The early repertoire had brought together various strands from our student singing days – a wealth of sacred music from our work as Choral Scholars, pop arrangements from our experiences in the Cambridge Footlights Club and on university Rag Days, and whatever we could lay our hands on from America, most famously a publication from kindred spirits across the pond, the Yale University Song Book. Our idols were the harmony groups of the immediate past – the HiLos, the Four Freshmen, and so on. This fairly standard approach would never have been enough to make a full-time career, so two vital ingredients were added: the commissioning of major ‘serious’ works from such notables as Penderecki, Berio, Richard Rodney Bennett, Malcolm Williamson, and literally hundreds since; and whole host of ‘arrangements in close harmony’ from a variety of friends in the business.
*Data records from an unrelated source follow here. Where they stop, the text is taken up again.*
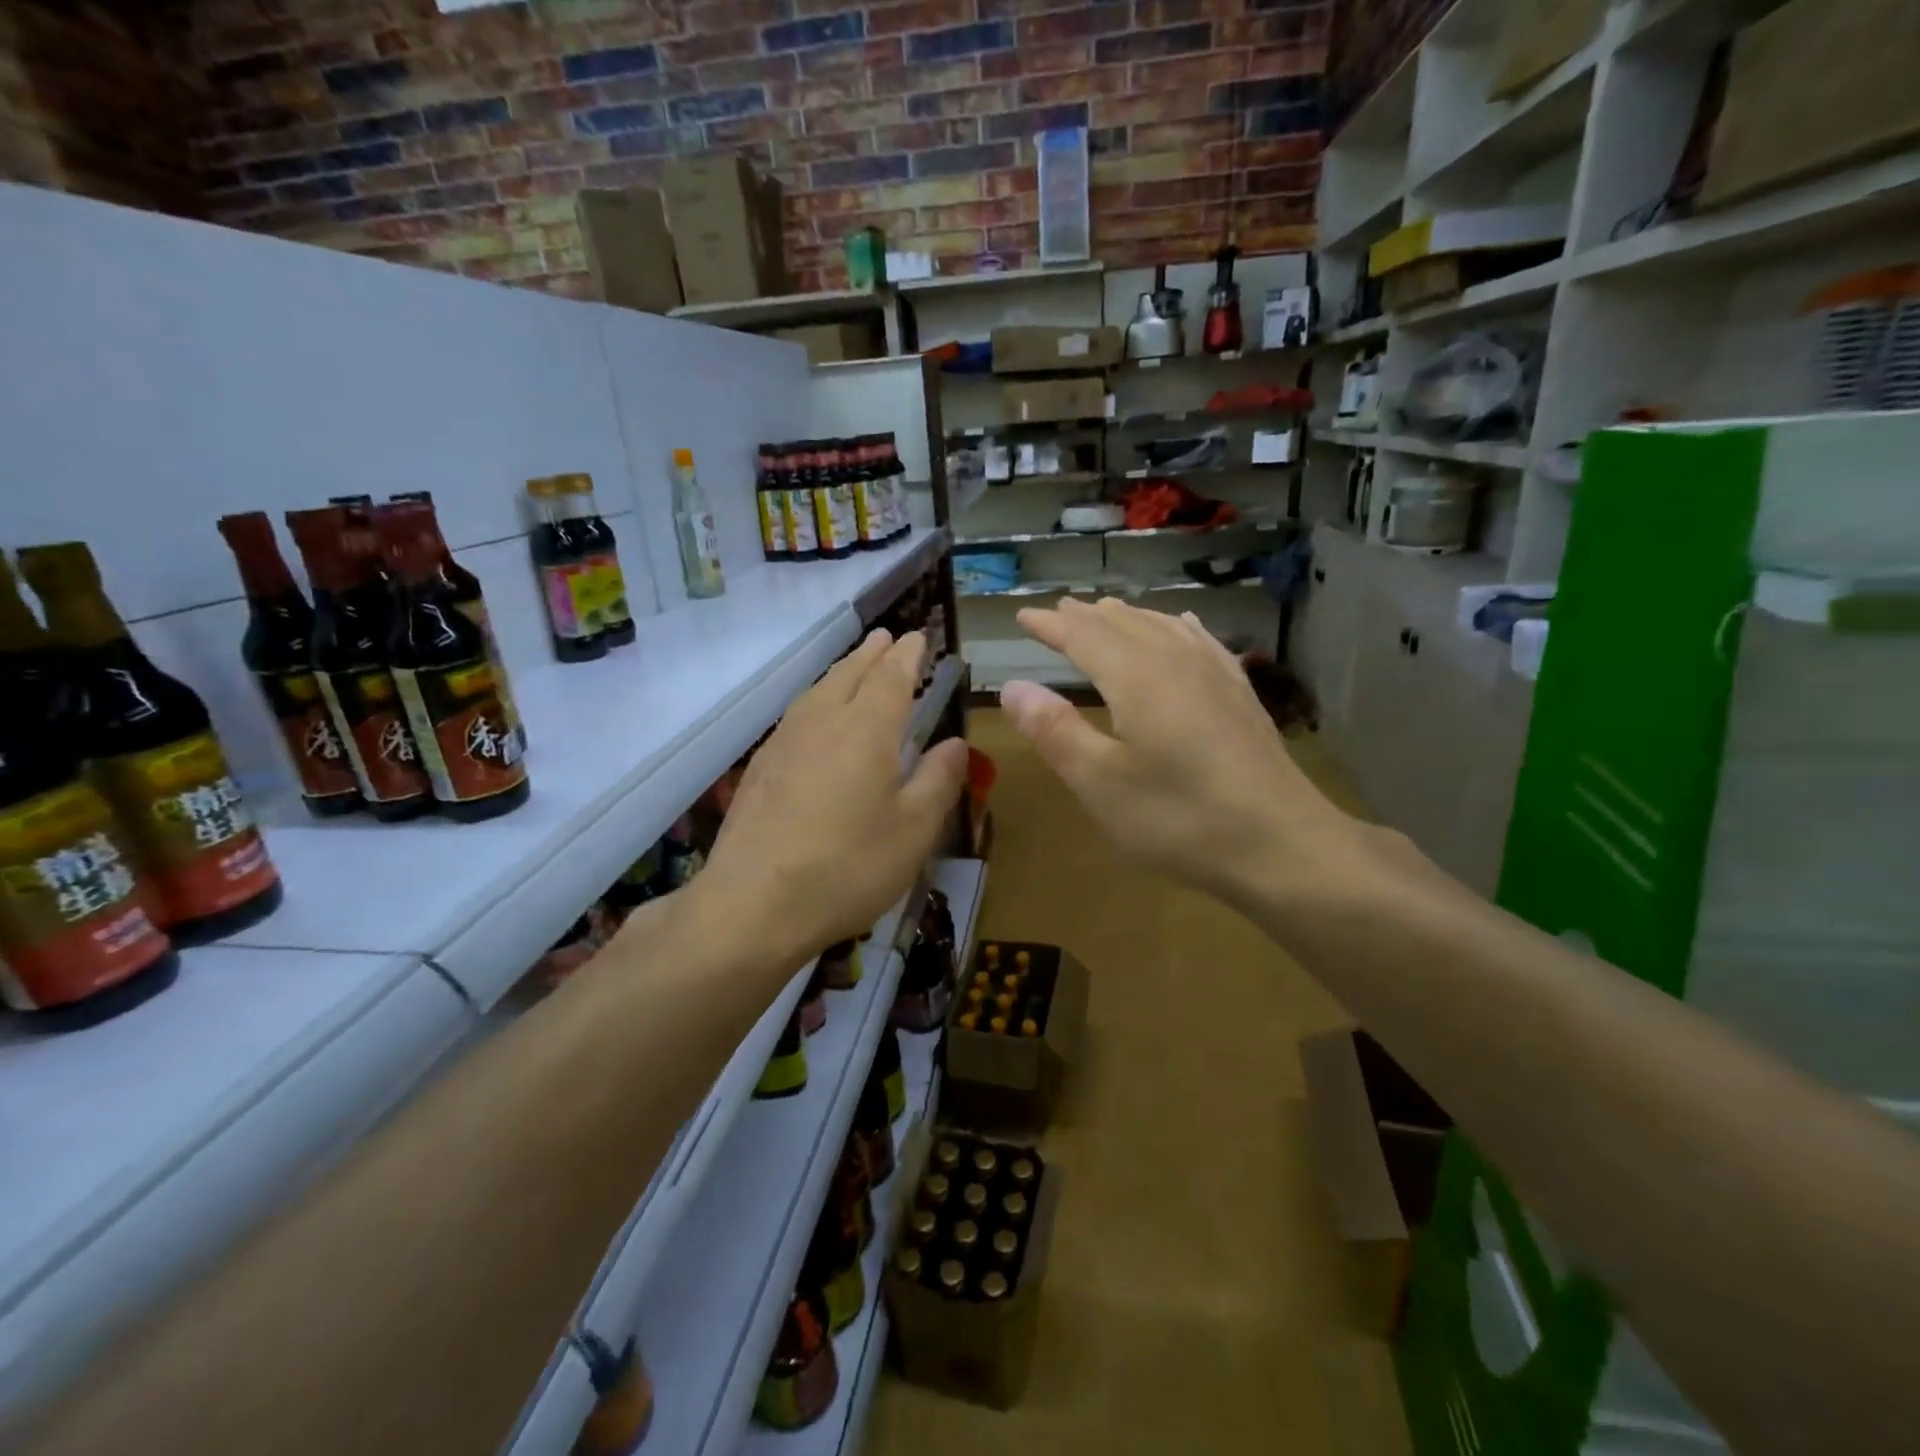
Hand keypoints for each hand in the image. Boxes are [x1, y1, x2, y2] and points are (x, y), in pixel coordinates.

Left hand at [698, 629, 967, 967]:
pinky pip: (797, 714)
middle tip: (888, 638)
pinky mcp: (760, 767)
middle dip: (873, 654)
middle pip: (850, 674)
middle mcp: (823, 722)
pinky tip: (816, 718)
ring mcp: (784, 742)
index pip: (892, 677)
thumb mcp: (913, 831)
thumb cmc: (847, 867)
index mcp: (866, 730)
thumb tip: (955, 744)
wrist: (752, 904)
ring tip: (856, 666)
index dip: (908, 655)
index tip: (918, 637)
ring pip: (818, 690)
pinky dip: (817, 699)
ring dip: (842, 671)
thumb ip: (938, 781)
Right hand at [1001, 598, 1375, 910]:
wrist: (1281, 844)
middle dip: (1087, 616)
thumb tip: (1012, 687)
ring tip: (1107, 611)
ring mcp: (1215, 675)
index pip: (1083, 636)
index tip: (1023, 615)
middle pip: (1124, 624)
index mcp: (1136, 677)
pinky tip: (1182, 626)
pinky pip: (1202, 642)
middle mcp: (1175, 661)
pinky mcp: (1240, 696)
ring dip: (1128, 618)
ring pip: (1163, 627)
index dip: (1050, 625)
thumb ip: (1055, 731)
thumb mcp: (1100, 783)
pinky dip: (1178, 628)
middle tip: (1060, 610)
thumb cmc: (1179, 818)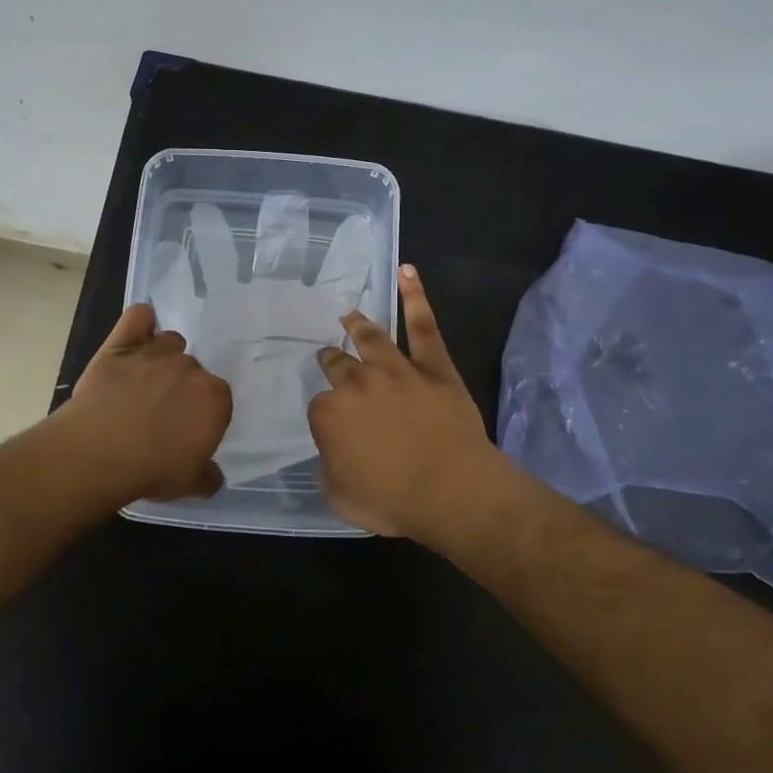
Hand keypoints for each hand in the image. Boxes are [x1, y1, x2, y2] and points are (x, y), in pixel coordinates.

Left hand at [57, 303, 232, 503]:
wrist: (98, 452)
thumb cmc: (151, 469)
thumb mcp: (190, 484)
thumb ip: (208, 476)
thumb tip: (213, 475)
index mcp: (214, 398)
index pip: (218, 398)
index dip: (202, 414)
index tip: (187, 430)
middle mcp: (189, 368)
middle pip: (193, 370)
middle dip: (181, 388)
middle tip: (161, 413)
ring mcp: (154, 352)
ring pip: (170, 342)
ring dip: (164, 358)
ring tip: (145, 382)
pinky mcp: (120, 345)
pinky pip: (138, 317)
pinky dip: (141, 322)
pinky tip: (139, 331)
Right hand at [307, 265, 506, 542]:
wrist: (451, 490)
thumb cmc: (393, 500)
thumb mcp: (340, 498)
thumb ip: (329, 469)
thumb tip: (333, 454)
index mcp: (330, 414)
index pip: (320, 406)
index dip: (327, 415)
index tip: (333, 424)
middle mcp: (357, 383)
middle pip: (338, 365)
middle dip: (331, 360)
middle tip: (329, 356)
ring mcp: (396, 370)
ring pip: (372, 338)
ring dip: (358, 325)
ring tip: (349, 315)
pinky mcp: (433, 367)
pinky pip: (422, 326)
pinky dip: (415, 296)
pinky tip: (407, 272)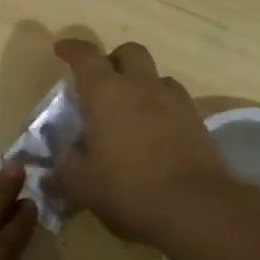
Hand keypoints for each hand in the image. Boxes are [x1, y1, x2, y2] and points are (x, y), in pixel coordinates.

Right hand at [53, 38, 231, 245]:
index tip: (61, 50)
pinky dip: (164, 108)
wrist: (196, 210)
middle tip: (103, 83)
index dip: (72, 49)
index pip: (85, 56)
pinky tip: (157, 133)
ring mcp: (174, 102)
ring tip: (132, 110)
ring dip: (142, 84)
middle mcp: (140, 86)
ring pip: (157, 76)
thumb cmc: (128, 190)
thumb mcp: (82, 185)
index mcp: (105, 93)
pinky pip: (177, 102)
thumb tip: (62, 160)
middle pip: (129, 52)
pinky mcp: (198, 123)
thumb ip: (66, 167)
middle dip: (114, 60)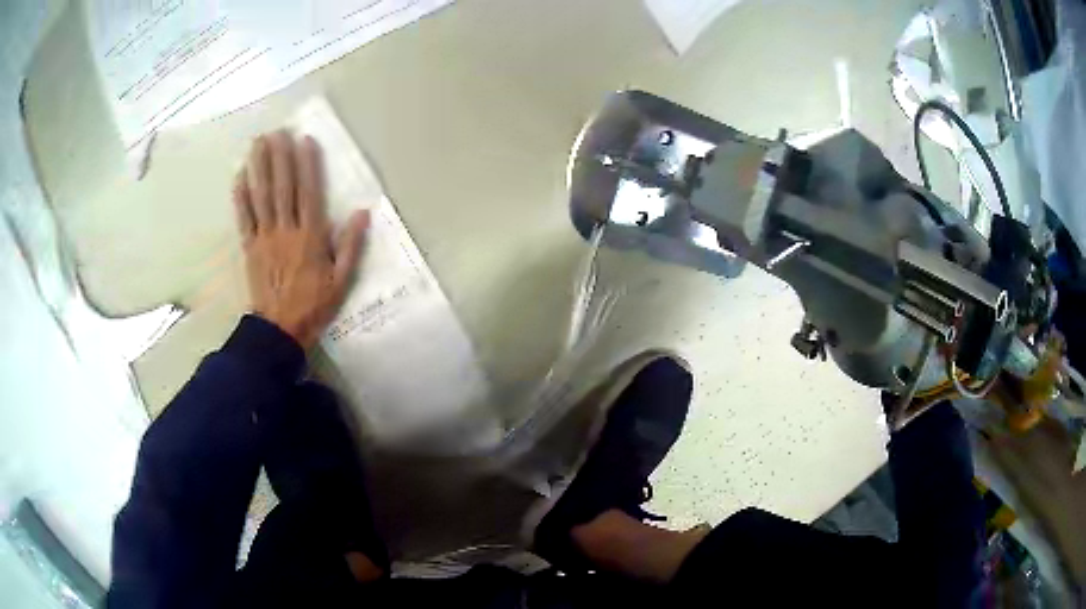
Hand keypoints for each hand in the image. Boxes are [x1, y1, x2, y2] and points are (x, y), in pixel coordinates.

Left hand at [233, 131, 368, 349]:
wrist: (279, 330)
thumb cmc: (314, 306)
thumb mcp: (341, 281)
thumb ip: (351, 246)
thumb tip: (363, 213)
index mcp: (311, 237)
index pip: (309, 193)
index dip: (307, 165)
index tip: (304, 141)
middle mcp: (286, 230)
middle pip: (282, 188)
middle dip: (280, 157)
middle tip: (278, 131)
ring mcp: (264, 237)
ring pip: (262, 196)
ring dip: (259, 168)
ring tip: (258, 143)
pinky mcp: (249, 247)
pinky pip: (244, 218)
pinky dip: (241, 196)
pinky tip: (240, 176)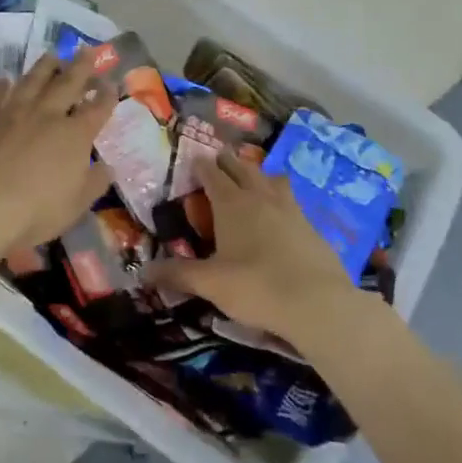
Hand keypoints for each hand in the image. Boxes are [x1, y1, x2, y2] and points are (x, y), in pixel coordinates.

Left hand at [0, 49, 113, 251]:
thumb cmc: (35, 210)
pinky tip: (5, 79)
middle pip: (67, 83)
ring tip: (52, 55)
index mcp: (75, 135)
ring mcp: (12, 111)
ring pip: (32, 80)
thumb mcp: (76, 205)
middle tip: (87, 50)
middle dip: (81, 66)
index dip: (107, 95)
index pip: (97, 108)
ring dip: (45, 66)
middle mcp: (46, 114)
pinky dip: (2, 85)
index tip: (111, 83)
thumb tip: (107, 166)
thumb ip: (94, 182)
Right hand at [145, 152, 369, 346]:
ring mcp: (290, 208)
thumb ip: (177, 274)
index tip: (194, 158)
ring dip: (258, 173)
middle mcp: (260, 197)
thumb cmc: (256, 287)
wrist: (318, 303)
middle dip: (228, 162)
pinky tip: (281, 211)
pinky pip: (291, 199)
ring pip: (271, 178)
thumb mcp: (210, 283)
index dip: (201, 165)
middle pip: (242, 168)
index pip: (212, 174)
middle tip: (218, 159)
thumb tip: (142, 272)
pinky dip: (280, 196)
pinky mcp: (311, 225)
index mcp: (231, 204)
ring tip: (252, 178)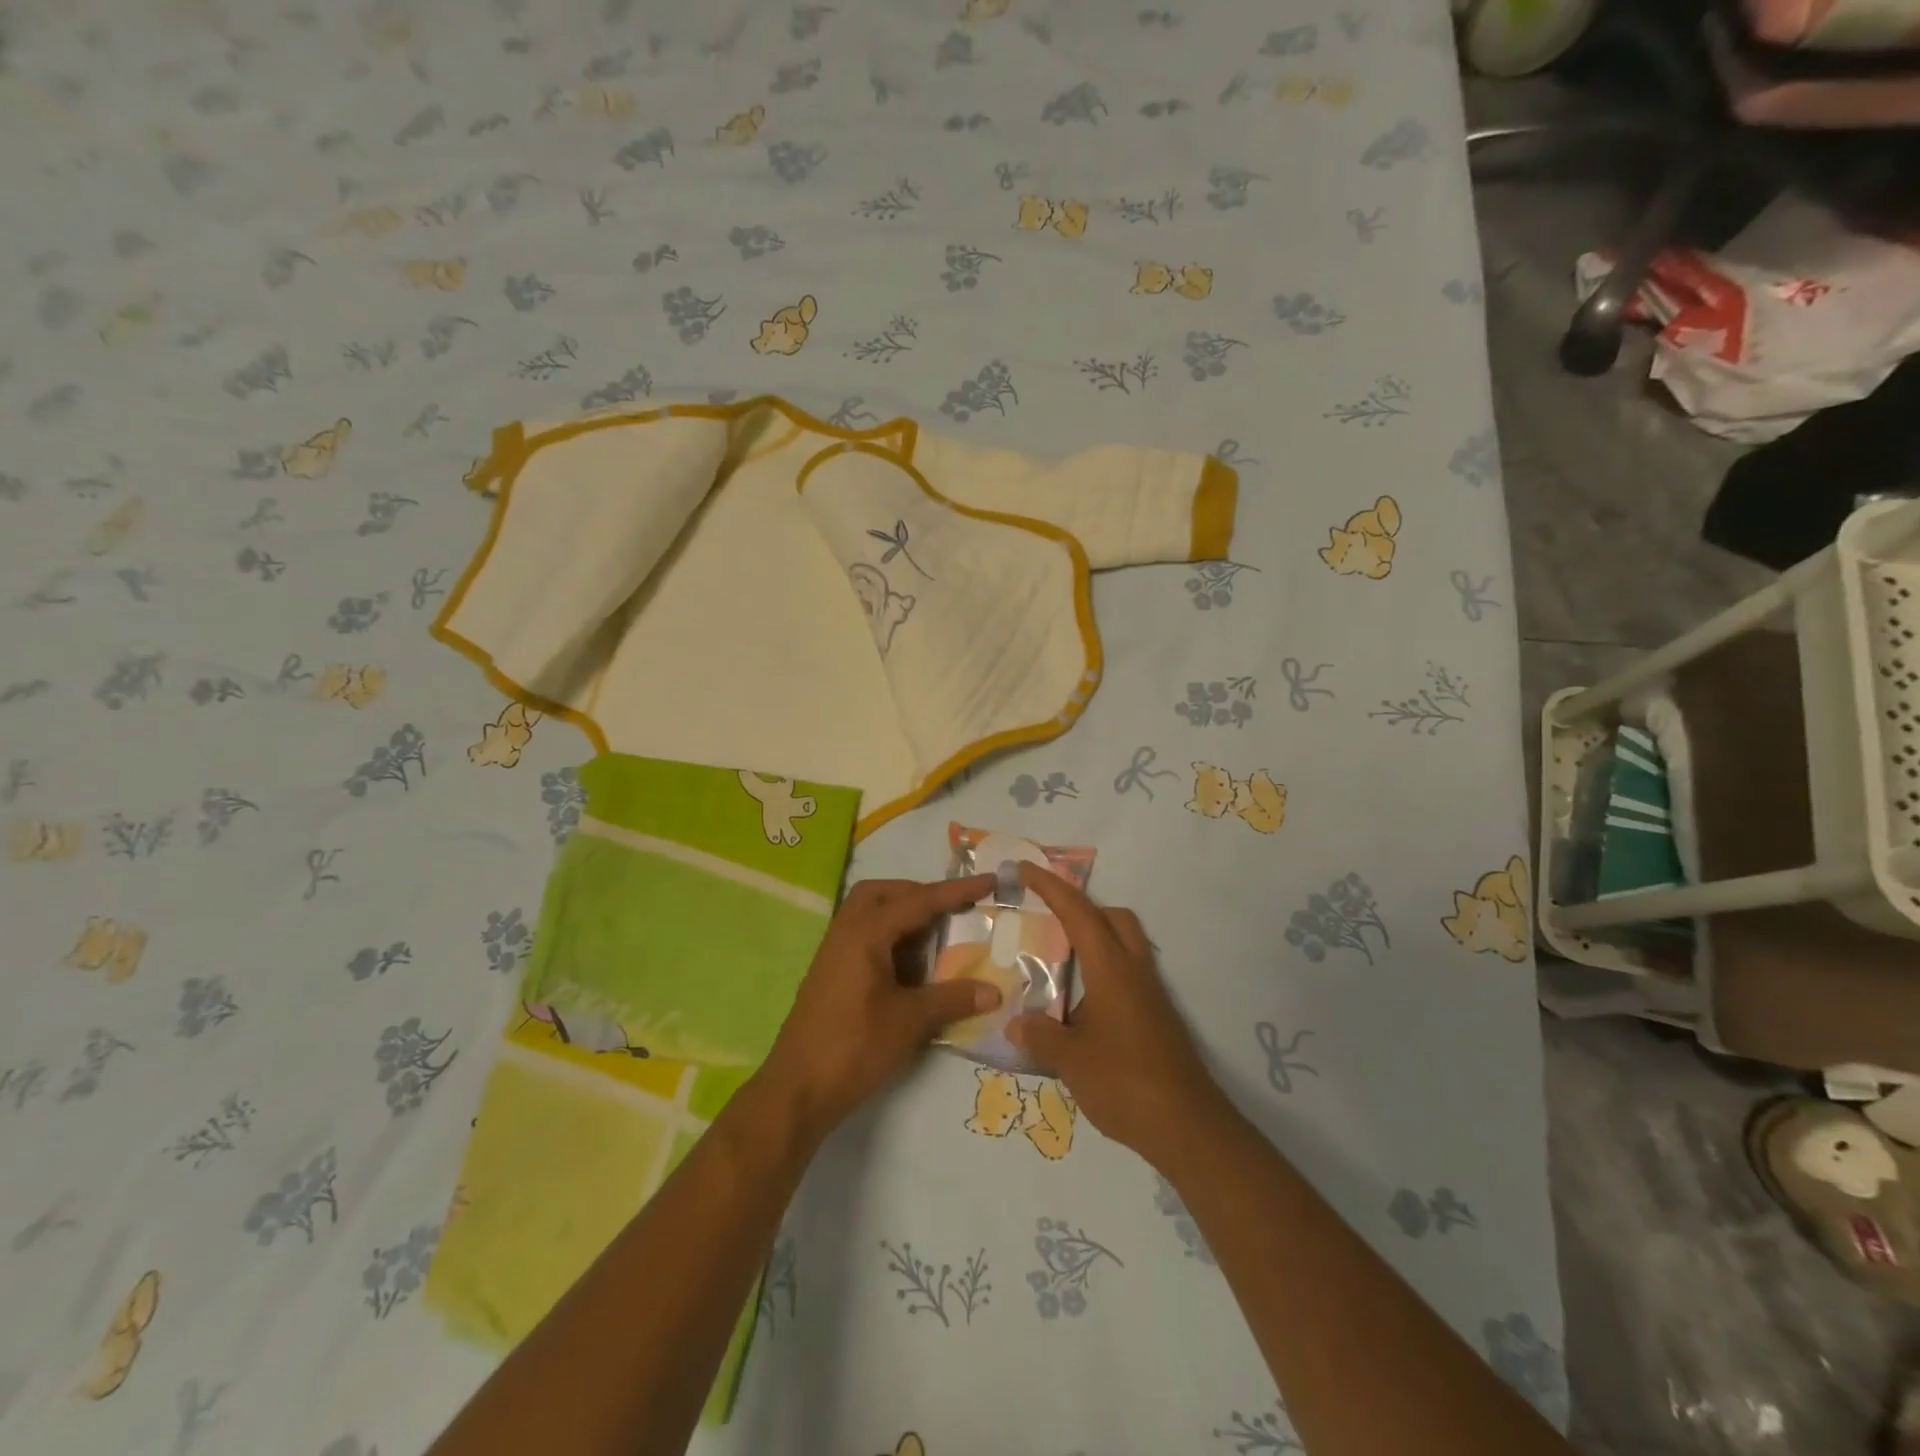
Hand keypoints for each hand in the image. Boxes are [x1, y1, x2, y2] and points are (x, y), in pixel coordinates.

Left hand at [757, 876, 1002, 1144]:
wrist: (797, 1090)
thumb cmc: (853, 1048)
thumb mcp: (909, 1022)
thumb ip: (952, 999)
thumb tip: (994, 991)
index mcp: (865, 933)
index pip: (918, 901)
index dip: (956, 891)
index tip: (988, 880)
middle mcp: (846, 932)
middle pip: (883, 893)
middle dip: (919, 894)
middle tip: (951, 909)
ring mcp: (834, 953)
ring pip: (870, 914)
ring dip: (903, 916)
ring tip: (936, 938)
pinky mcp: (831, 974)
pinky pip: (864, 937)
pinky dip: (890, 939)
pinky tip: (911, 968)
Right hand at [1007, 864, 1227, 1166]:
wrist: (1187, 1126)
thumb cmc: (1126, 1083)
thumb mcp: (1071, 1061)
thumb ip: (1041, 1036)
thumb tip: (1015, 1023)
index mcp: (1111, 969)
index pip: (1078, 912)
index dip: (1050, 886)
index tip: (1026, 868)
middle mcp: (1134, 970)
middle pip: (1113, 917)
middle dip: (1080, 907)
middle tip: (1048, 918)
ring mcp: (1150, 994)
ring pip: (1125, 943)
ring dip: (1095, 937)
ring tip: (1059, 961)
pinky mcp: (1157, 1016)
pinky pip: (1128, 972)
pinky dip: (1103, 969)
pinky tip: (1081, 1003)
The biggest turning point was a day when we were rehearsing in a flat in Islington, right at the end of the ‘swinging sixties’. A messenger arrived with a new arrangement by a man named Gordon Langford, unknown to us at the time but about to become an absolute lynch-pin in the fortunes of the group. That arrangement, of Blow Away the Morning Dew, blew away far more than the title implied. It scattered our musical inheritance more or less out of the window, or at least onto the back burner. Here was an arranger and composer who instinctively and brilliantly understood how to tailor the music to what was then an unusual, and virtually unknown, combination of voices: two counter-tenors, one tenor, two baritones, and one bass. Gordon’s masterly arrangements of five tracks on our first recording speak volumes for that brilliance, and remain to this day the very essence of what quickly became recognised as The King’s Singers sound – in Gordon’s hands, the perfect blending of voices into the most adjacent of close harmony.
Over the many years since that album first appeared, styles have changed all over the musical world, and equally so in the lives of The King’s Singers. The sort of music heard on our first album is what really made audiences in the seventies and early eighties sit up and listen. It is the sort of music that created for the group so many television opportunities, back in the good old days when there were endless light entertainment programmes to choose from.
If you have ever wanted to answer the question, ‘What kind of things do The King’s Singers sing?’, then you might like to listen to ‘What Kind of Things’ first – a music CV with words and music kindly provided for us by Ron Goodwin! The King’s Singers have made well over fifty albums, covering the wide range of their massive repertoire. But the very first one takes us right back to the start and should serve as a bit of a nostalgia trip for any who remember, as well as giving newcomers an idea of what we were all about.